Desse papo, destaco quatro pontos fundamentais para como pensar a ação das marcas nesse período vindouro de retomada de relações sociais offline - e eufóricas - possibilitadas pela imunização: 

 
  1. responsabilidade: já é possível vislumbrar a luz no fim do túnel principalmente pelo exemplo de outros países. Israel, Inglaterra, Austrália já passam por um movimento de permitir algumas aglomerações, com idas a bares e pubs, shows, festivais. Mas é preciso ter em mente que é preciso migrar de um modelo de isolamento total, com eventos propícios a essa regulação de segurança (com as lives, pequenos encontros caseiros com amigos), para eventos coletivos maiores, com responsabilidade. Como Daniel destacou na nossa conversa, o Brasil é um caso único, em que os protocolos de distanciamento nunca foram totalmente incorporados e que, mesmo com a vacinação, ainda há um índice de contágio alto, mesmo que o número de mortes diárias esteja em declínio. É preciso ir com calma e planejar levando em conta o tempo que vai levar para uma taxa de imunização total da população mais segura. 

  2. visão plural: hoje há uma visão maniqueísta de que as coisas são uma coisa ou outra, A ou Z, como se não houvesse uma extrema complexidade e nuances entre um pólo e outro. Da mesma forma, não é possível pensar a atualidade como "um novo normal" em oposição a um "velho normal". Algumas mudanças que sentimos nos modos de consumo, por exemplo, foram aceleradas pela pandemia, mas já eram uma realidade para onde o mundo já trilhava. O mesmo em relação ao consumo midiático. Algumas redes sociais tiveram um boom de acessos e produção de conteúdo, especialmente audiovisual, como YouTube e TikTok. Com o fim da pandemia e as relações acontecendo offline, mesmo que exista um desejo de "mais vida, menos telas", as pessoas se habituaram a consumir esse tipo de conteúdo, já está assentado no dia a dia. É uma questão de entender os desejos das pessoas e adaptá-los ao que se sabe, equilibrar as coisas porque elas vão continuar coexistindo. 

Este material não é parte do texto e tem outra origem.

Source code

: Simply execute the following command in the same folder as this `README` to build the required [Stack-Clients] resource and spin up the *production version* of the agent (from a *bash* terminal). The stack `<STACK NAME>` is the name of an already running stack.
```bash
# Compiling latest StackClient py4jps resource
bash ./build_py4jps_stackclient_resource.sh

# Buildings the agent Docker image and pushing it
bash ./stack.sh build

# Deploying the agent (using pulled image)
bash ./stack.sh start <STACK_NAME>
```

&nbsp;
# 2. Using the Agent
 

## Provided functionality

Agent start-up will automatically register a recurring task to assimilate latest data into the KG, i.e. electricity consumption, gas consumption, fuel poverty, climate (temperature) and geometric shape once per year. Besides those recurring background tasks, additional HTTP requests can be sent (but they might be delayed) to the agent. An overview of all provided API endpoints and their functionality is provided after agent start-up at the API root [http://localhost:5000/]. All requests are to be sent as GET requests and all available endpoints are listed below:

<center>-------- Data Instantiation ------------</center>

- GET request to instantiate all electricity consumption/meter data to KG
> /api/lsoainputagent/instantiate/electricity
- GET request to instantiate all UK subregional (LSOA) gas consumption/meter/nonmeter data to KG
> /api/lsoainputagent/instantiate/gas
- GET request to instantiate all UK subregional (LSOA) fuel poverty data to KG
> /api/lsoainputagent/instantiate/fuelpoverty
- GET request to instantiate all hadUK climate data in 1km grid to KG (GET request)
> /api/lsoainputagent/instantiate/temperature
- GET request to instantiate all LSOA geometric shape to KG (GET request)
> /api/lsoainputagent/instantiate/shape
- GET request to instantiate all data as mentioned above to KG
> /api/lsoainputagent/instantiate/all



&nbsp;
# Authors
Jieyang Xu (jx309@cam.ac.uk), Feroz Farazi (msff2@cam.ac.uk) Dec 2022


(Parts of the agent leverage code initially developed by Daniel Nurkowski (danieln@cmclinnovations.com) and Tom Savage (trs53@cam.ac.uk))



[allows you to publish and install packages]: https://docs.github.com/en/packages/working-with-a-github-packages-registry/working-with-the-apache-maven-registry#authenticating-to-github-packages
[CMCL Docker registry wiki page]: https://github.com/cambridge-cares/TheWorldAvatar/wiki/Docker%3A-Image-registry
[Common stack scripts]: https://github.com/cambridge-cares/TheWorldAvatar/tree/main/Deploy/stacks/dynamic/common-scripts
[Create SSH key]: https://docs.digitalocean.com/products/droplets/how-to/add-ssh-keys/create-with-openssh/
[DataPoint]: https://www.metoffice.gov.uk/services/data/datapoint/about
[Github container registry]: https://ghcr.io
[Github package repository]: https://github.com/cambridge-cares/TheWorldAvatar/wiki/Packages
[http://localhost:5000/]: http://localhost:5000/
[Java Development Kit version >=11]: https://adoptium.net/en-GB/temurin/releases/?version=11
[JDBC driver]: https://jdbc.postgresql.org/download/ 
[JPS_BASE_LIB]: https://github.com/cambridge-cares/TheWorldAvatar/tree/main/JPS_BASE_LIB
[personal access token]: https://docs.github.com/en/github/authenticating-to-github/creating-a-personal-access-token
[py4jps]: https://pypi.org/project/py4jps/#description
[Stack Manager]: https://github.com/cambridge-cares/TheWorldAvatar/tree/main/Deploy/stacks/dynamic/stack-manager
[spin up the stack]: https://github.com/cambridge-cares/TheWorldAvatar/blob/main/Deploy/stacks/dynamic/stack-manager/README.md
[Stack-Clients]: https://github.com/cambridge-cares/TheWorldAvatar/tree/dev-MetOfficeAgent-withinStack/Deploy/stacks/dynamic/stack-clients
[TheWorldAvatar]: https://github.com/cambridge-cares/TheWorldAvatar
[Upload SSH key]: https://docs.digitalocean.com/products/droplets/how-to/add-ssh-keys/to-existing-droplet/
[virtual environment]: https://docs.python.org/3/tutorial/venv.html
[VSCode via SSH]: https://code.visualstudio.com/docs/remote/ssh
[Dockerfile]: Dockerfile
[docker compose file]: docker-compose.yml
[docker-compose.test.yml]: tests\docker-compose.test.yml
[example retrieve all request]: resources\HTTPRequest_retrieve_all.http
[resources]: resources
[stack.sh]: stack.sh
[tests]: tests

  3. entender que algumas mudanças vieram para ficar: algumas alterações no consumo e no mundo do trabalho que foram feitas em função da pandemia não possuem ponto de retorno. Hoje temos consciência de que não é necessário ter toda uma equipe o tempo todo no mesmo espaço físico para que o trabalho seja feito de forma eficiente. Da mesma forma, o conforto do consumo online, com as melhoras expressivas em termos de entrega, é outro fator que deve ser levado em consideração. A pandemia também trouxe a realidade da imprevisibilidade. Se há duas décadas todas as ações precisavam ser pensadas para saber exatamente os desdobramentos esperados, durante o período da pandemia precisamos pensar ainda mais fora da caixa e desenvolver metodologias que incorporem o erro como parte do processo, de incorporar cada vez mais pessoas, de diversas áreas ao processo criativo.  

  4. incorporar a diversidade: e essa é a deixa para o quarto ponto. A diversidade favorece a criatividade. E esse é um ponto do diálogo atual da sociedade que não deve ter um ponto de retorno, mas de aprimoramento. A pandemia realça diariamente as diferenças e desigualdades na sociedade brasileira e a busca por espaços (e ações) mais democráticos, mais inclusivos, mais receptivos devem estar sempre no radar. E, claro, só é possível fazer isso começando pelos nossos círculos mais íntimos de convivência e trabalho. 
 

É importante poder olhar para 2022 com esse lampejo de esperança, de anseio por essa euforia. Mas é importante também manter um olho no presente, nos cuidados que ainda são necessários para que consigamos chegar lá com o equilíbrio necessário. Ainda há um caminho desafiador a ser trilhado antes da festa.